REQUIREMENTS FOR THE ELEMENT OF CONDUCT

 First the conduct must be executed by a human being. Meaning natural disasters do not
count BUT using animals as instruments to carry out harm does count.
 Second, the conduct must be voluntary, meaning the person must have the physical
ability to control their bodily movements). Examples such as sleepwalkers, people who
have strokes, someone who has an allergic reaction and passes out while doing a dangerous
activity. NOT MENTAL HEALTH.
 The wrongdoer may raise the defence of automatism to demonstrate lack of
voluntariness.

THE TYPE OF EVIDENCE YOU NEED TO COLLECT


A man had been sleepwalking and slipped on a banana, falling, and hurting his head quite
badly, however he claimed he felt okay and proceeded to drive his car. Whilst driving he had
a black out due to his injury earlier and crashed into someone. The court found automatism.
However, court can use antecedent liability to rebut automatism.
Failure to take reasonable preventative steps.

 A recollection of events that happened before the automatic state / show what caused the
automatic state.
 What happened during the automatic state plus any medical evidence / surrounding evidence
that supports your version.
 Onus of proof on he who alleges an automatism state and must prove on a balance of
probabilities. (Application: must prove on a balance of probabilities that he suffered from a
blackout that prevented him from having full control of vehicle.) Case is now saying its on
the plaintiff to prove voluntariness therefore defendant does not need to prove automatism.
Idk.
 [Molefe]
 Molefe also authority for automatism, the inability to control one’s physical bodily
movements.
 There are cases in which = antecedent liability.
 The victim can also raise antecedent liability to rebut automatism.
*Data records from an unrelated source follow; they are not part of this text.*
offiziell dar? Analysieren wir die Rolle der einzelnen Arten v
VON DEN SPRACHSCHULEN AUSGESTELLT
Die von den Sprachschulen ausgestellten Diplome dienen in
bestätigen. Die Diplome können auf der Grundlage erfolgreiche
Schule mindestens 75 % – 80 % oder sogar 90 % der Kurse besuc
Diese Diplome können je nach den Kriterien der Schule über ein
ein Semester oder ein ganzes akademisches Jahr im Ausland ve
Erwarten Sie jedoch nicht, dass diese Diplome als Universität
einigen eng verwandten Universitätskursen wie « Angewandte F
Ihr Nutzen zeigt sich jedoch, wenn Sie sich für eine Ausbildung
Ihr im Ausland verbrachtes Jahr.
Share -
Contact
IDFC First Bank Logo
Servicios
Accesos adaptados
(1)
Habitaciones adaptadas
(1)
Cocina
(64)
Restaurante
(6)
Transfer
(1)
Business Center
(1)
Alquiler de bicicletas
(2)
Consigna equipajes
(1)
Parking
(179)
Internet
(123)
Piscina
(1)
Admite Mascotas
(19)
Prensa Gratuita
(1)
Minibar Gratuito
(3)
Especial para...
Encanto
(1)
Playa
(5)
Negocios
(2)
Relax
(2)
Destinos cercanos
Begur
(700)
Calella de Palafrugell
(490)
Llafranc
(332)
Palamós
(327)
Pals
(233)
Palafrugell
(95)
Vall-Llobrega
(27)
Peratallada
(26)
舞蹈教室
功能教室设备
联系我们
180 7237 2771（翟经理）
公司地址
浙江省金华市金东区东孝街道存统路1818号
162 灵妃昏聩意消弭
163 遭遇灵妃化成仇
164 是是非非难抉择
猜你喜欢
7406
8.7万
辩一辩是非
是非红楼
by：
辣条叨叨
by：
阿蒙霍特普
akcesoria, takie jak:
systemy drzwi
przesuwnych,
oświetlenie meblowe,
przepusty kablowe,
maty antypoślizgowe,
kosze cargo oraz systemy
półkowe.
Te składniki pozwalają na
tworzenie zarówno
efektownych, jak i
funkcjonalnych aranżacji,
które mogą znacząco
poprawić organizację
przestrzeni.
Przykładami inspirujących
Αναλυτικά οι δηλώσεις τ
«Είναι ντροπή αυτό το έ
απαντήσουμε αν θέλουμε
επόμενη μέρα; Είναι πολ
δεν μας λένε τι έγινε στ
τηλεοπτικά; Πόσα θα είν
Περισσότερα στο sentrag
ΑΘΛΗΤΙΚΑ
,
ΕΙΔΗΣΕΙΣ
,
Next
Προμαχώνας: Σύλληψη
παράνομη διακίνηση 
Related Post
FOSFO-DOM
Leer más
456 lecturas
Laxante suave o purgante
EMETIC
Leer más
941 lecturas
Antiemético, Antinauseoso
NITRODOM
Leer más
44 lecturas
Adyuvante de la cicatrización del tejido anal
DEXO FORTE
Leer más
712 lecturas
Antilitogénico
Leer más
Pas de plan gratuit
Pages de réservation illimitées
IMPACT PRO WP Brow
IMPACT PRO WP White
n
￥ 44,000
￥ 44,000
WESSELS = CASE AUTHORITY FOR ANTECEDENT LIABILITY

 The victim / plaintiff raises this.


 The alleged wrongdoer should be able to predict that a state of automatism might be
near and we can argue the wrongdoer should have taken steps to prevent the state of
automatism so harm can be prevented
 In this case, a diabetic driver had a blackout and crashed into another car. The plaintiff
attempted to prove antecedent liability by looking at the events the preceded the blackout.
 The plaintiff / victim stated the wrongdoers were aware the driver had diabetes, had been in
an accident before due to a hypoglycaemic state and that the driver had a difficult time
controlling his diabetic condition.
 Therefore the 1st defendant was negligent in letting then 2nd defendant drive when a blackout
was foreseeable and should have taken steps to guard against another collision.
 His preventative measure could have been eating before driving as he knows he blacks out.